Não faltam livros ou academia para aprendermos mais sobre a nossa relação e história com a tecnologia. Seja Donna J. Haraway com o seu “A Cyborg Manifesto”, Sherry Turkle a falar sobre o impacto que os ecrãs têm em nós ou até todo o universo que envolve a criação ou o nosso uso da internet enquanto indivíduos e comunidade. Mais recentemente, num outro formato, tivemos um português a falar-nos sobre essa relação.

“Remnant” é o primeiro disco de Filipe Baptista, mas não é de agora que o artista multidisciplinar lisboeta está envolvido no mundo da música. Nesta entrevista, o próprio descreve o seu percurso como “atípico”: trabalhou como performer e bailarino, envolveu-se em teatro e até em videojogos, e pelo meio estudou Informática ou Multimédia.

Agora, “Remnant” mostra mais do que as composições de Filipe Baptista, ou não fosse este um disco que “acaba por ser um artefacto que resulta da cristalização de várias memórias, sensações, perceções e ideias”. Um dos nossos favoritos de janeiro, é um trabalho repleto de detalhe baseado em gravações de campo ou nos frutos do estudo empírico que vem da relação homem-máquina deste nome.

Podes saber mais sobre a concepção do disco, parte do percurso, a visão de Filipe Baptista ou a relação com a ZABRA abaixo, nesta entrevista conduzida via email.

Este é o teu disco de estreia, mas, se não me engano, não é uma estreia total na música.
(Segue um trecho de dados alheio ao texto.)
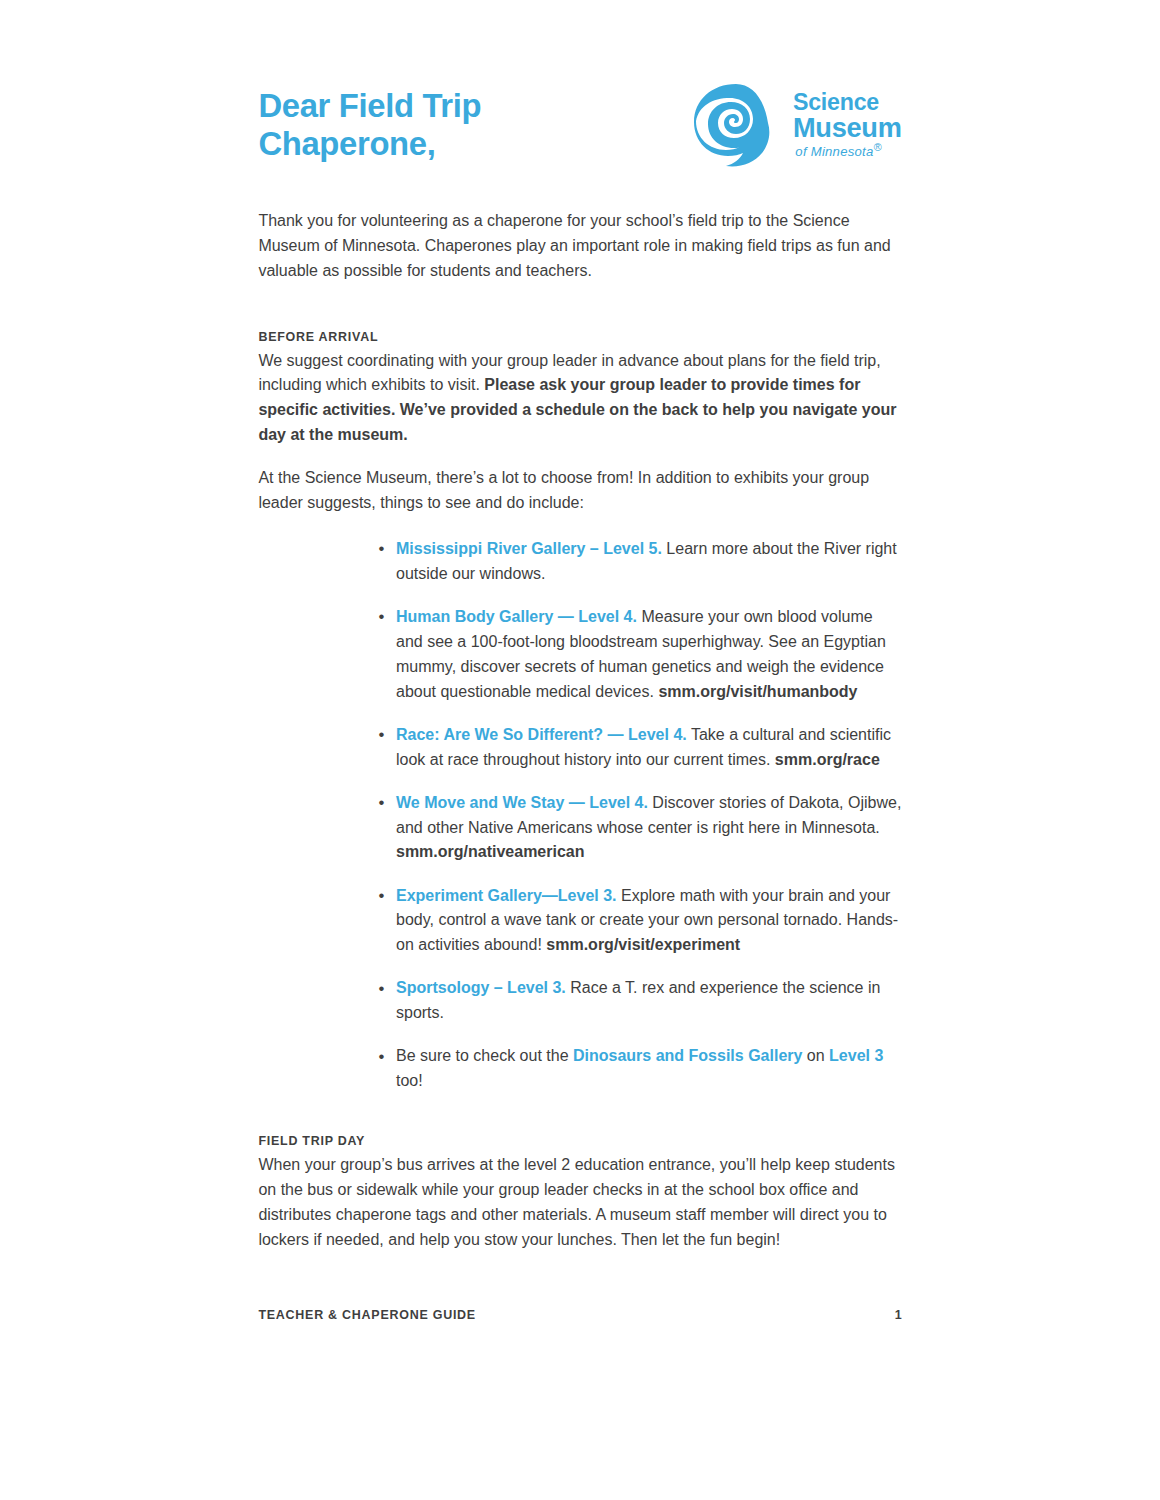Dear Field Trip Chaperone,
Science Museum of Minnesota®
Thank you for volunteering as a chaperone for your school’s field trip to the Science Museum of Minnesota. Chaperones play an important role in making field trips as fun and valuable as possible for students and teachers.
Before Arrival
We suggest coordinating with your group leader in advance about plans for the field trip, including which exhibits to visit. Please ask your group leader to provide times for specific activities. We’ve provided a schedule on the back to help you navigate your day at the museum.
At the Science Museum, there’s a lot to choose from! In addition to exhibits your group leader suggests, things to see and do include:
Mississippi River Gallery – Level 5. Learn more about the River right outside our windows.
Human Body Gallery — Level 4. Measure your own blood volume and see a 100-foot-long bloodstream superhighway. See an Egyptian mummy, discover secrets of human genetics and weigh the evidence about questionable medical devices. smm.org/visit/humanbody
Race: Are We So Different? — Level 4. Take a cultural and scientific look at race throughout history into our current times. smm.org/race
We Move and We Stay — Level 4. Discover stories of Dakota, Ojibwe, and other Native Americans whose center is right here in Minnesota. smm.org/nativeamerican
Experiment Gallery—Level 3. Explore math with your brain and your body, control a wave tank or create your own personal tornado. Hands-on activities abound! smm.org/visit/experiment
Sportsology – Level 3. Race a T. rex and experience the science in sports.
Be sure to check out the Dinosaurs and Fossils Gallery on Level 3 too!
Field Trip Day
When your group’s bus arrives at the level 2 education entrance, you’ll help keep students on the bus or sidewalk while your group leader checks in at the school box office and distributes chaperone tags and other materials. A museum staff member will direct you to lockers if needed, and help you stow your lunches. Then let the fun begin!
Teacher & Chaperone Guide 1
Podes falar sobre o caminho que te trouxe até este “Remnant”?
Sim. A minha relação com a música e com o som tem de facto um percurso atípico. Começou tudo de uma forma muito espontânea, quando, ali por volta de 2017, comecei a experimentar construir umas batidas e a criar espaços sonoros à base de sampling. Na altura já trabalhava enquanto performer e bailarino e estava também muito ligado à cultura urbana (tanto na dança como nestas minhas primeiras experiências musicais). Um ano depois de estar a produzir em casa, uns amigos meus ouviram alguns beats e experiências mais ambient que tinha feito, e convidaram-me para tocar ao vivo num evento que estavam a organizar. No final desse evento, um encenador convidou-me para fazer a música para a próxima peça dele. Na altura, achei aquilo um desafio muito interessante e aceitei. E a partir daí os trabalhos e colaborações foram-se somando. Fiz desde então a composição e sonoplastia para várias peças de teatro, performance e dança, e até para outros tipos de media, como, por exemplo, videojogos. E nas minhas próprias criações (performances, instalações, peças digitais game-like, etc.) assumi também sempre naturalmente o papel do som pois sempre foi um elemento muito nuclear.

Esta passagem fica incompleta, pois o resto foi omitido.